A review from THE WALL STREET JOURNAL by Dale Harris on Tuesday, May 10, 1994:

  • “Those New Yorkers who have become discouraged by the disappearance of joy and energy from the work of their local dance troupes should put Ohio on their itineraries. For the past two decades, Columbus has been home to ŽIVILI, an ethnic dance company of such animation, commitment and artistic probity that an evening in its presence is enough to reawaken in the most disheartened viewer a powerful sense of the primal excitement of dance.”
  • “Though the songs and dances performed by ŽIVILI are necessarily divorced from their original context of south Slavic village life, they possess with great vividness a still potent vision of community. Yet from the rise of the curtain, it was clear that the company is animated not simply a fervent belief in the virtues of social coherence, but also by a poignant sense of its fragility. For the dancers and musicians of ŽIVILI …there is no going home again. What the company is celebrating, in fact, is an unrecoverable past. In doing so, however, it is at the same time celebrating the virtues of the U.S. —its hospitality and curiosity, its belief in diversity, the opportunities it offers for self-renewal. ŽIVILI’s animating spirit may be an ethnically specific national pride, but no American, whatever his or her heritage, is likely to feel excluded from participation in the troupe’s festive spirit.
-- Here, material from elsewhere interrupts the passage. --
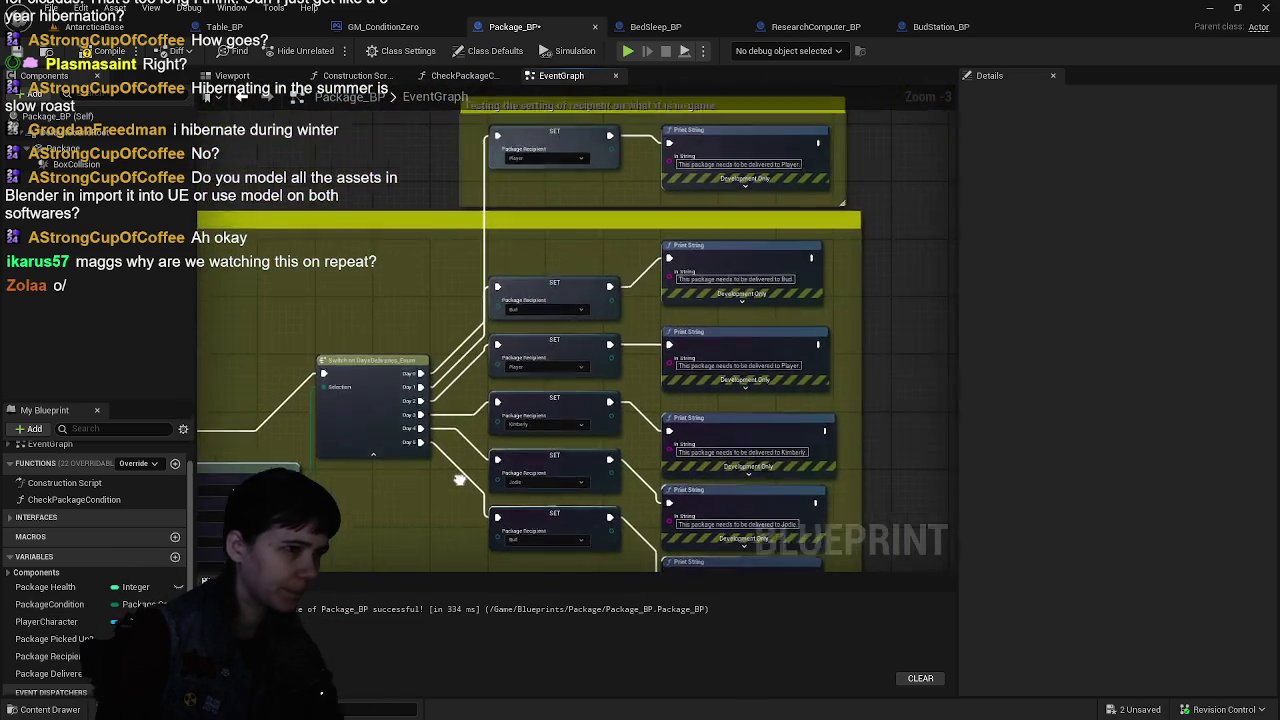
scroll(655, 420, "down", 2)
left_click_drag(744, 494, 635, 331)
  • “…in presenting this heterogeneous material, Ms. Kelley and Ms. Obenauf have performed a notable service…the greatest tribute one can pay the company’s directors is to say that they have put their scholarship to brilliant theatrical use. Ethnic piety plays a less significant role in the success of ŽIVILI than sound artistic judgment.”
  • “Nothing could show the directors’ seriousness of purpose better than their decision to extend the company’s offerings for the first time beyond the strict limits of folk dance, and to do so, moreover, by commissioning a work from the most talented choreographer of his generation…Mark Morris.”